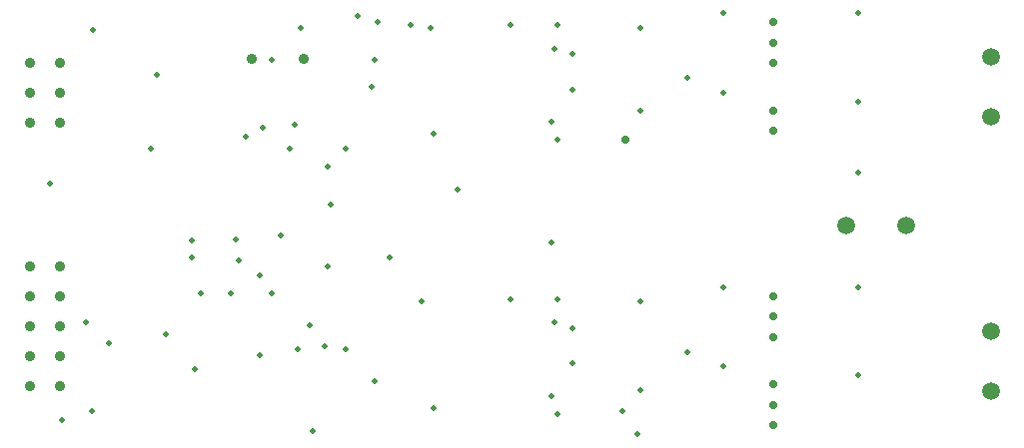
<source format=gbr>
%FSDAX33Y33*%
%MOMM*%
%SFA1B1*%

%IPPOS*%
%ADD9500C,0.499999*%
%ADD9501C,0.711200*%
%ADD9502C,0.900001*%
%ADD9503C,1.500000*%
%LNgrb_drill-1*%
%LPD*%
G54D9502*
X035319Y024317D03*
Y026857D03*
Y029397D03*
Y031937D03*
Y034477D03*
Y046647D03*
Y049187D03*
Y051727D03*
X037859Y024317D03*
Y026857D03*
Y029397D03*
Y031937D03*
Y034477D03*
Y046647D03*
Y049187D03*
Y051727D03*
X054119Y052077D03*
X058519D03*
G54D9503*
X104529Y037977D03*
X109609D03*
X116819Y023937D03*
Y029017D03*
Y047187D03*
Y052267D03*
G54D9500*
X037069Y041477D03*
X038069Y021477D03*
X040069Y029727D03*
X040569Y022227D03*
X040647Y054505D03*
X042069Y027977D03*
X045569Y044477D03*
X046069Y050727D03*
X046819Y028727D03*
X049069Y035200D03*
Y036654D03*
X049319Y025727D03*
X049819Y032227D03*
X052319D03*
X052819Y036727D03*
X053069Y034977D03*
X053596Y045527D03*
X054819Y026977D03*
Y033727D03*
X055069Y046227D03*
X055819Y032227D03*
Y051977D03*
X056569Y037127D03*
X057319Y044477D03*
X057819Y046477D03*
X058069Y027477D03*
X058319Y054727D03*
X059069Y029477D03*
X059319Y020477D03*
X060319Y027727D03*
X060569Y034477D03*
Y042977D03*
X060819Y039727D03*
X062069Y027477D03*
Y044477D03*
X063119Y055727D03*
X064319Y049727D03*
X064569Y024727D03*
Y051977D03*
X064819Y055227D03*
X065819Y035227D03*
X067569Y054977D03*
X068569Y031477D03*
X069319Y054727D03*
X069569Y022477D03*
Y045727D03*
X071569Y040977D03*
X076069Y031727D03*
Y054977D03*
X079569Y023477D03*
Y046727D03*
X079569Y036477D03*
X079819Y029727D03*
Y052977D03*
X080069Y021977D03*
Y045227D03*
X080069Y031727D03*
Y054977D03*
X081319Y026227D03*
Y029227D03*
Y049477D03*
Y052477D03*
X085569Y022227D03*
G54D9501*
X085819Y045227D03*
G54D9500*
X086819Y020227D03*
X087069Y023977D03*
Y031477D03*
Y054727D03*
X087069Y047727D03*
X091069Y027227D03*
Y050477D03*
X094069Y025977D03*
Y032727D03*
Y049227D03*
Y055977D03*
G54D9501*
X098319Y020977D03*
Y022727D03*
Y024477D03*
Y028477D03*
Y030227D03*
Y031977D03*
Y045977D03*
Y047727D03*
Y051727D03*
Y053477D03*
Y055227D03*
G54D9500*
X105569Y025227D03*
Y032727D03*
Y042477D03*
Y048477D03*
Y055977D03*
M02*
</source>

== == ==

WHAT THE EXERCISE ASKS >> Print the records above again exactly. Leave out the images.

COMPLETED TASK >>
<source format=gbr>
%FSDAX33Y33*%
%MOMM*%
%SFA1B1*%

%IPPOS*%
%ADD9500C,0.499999*%
%ADD9501C,0.711200*%
%ADD9502C,0.900001*%
%ADD9503C,1.500000*%
%LNgrb_drill-1*%
%LPD*%
G54D9502*
X035319Y024317D03*
Y026857D03*
Y029397D03*
Y031937D03*
Y034477D03*
Y046647D03*
Y049187D03*
Y051727D03*
X037859Y024317D03*
Y026857D03*
Y029397D03*
Y031937D03*
Y034477D03*
Y046647D03*
Y049187D03*
Y051727D03*
X054119Y052077D03*
X058519D03*
G54D9503*
X104529Y037977D03*
X109609D03*
X116819Y023937D03*
Y029017D03*
Y047187D03*
Y052267D03*
G54D9500*
X037069Y041477D03*
X038069Y021477D03*
X040069Y029727D03*
X040569Y022227D03*
X040647Y054505D03*
X042069Y027977D03*
X045569Y044477D03*
X046069Y050727D03*
X046819Y028727D03*
X049069Y035200D03*
Y036654D03*
X049319Y025727D03*
X049819Y032227D03*
X052319D03*
X052819Y036727D03*
X053069Y034977D03*
X053596Y045527D03*
X054819Y026977D03*
Y033727D03*
X055069Y046227D03*
X055819Y032227D03*
Y051977D03*
X056569Y037127D03*
X057319Y044477D03*
X057819Y046477D03*
X058069Y027477D03*
X058319Y054727D03*
X059069Y029477D03*
X059319Y020477D03*
X060319Y027727D03*
X060569Y034477D03*
Y042977D03*
X060819Y039727D03*
X062069Y027477D03*
Y044477D03*
X063119Y055727D03*
X064319Y049727D03*
X064569Y024727D03*
Y051977D03*
X064819Y055227D03*
X065819Y035227D03*
X067569Y054977D03*
X068569Y031477D03*
X069319Y054727D03*
X069569Y022477D03*
Y045727D03*
X071569Y040977D03*
X076069Y031727D03*
Y054977D03*
X079569Y023477D03*
Y046727D03*
X079569Y036477D03*
X079819Y029727D03*
Y052977D03*
X080069Y021977D03*
Y045227D03*
X080069Y031727D03*
Y054977D03*
X081319Y026227D03*
Y029227D03*
Y049477D03*
Y052477D03*
X085569Y022227D03*
G54D9501*
X085819Y045227D03*
G54D9500*
X086819Y020227D03*
X087069Y023977D03*
Y031477D03*
Y054727D03*
X087069Y047727D03*
X091069Y027227D03*
Y050477D03*
X094069Y025977D03*
Y032727D03*
Y049227D03*
Y055977D03*
G54D9501*
X098319Y020977D03*
Y022727D03*
Y024477D03*
Y028477D03*
Y030227D03*
Y031977D03*
Y045977D03*
Y047727D03*
Y051727D03*
Y053477D03*
Y055227D03*
G54D9500*
X105569Y025227D03*
Y032727D03*
Y042477D03*
Y048477D03*
Y055977D03*
M02*
</source>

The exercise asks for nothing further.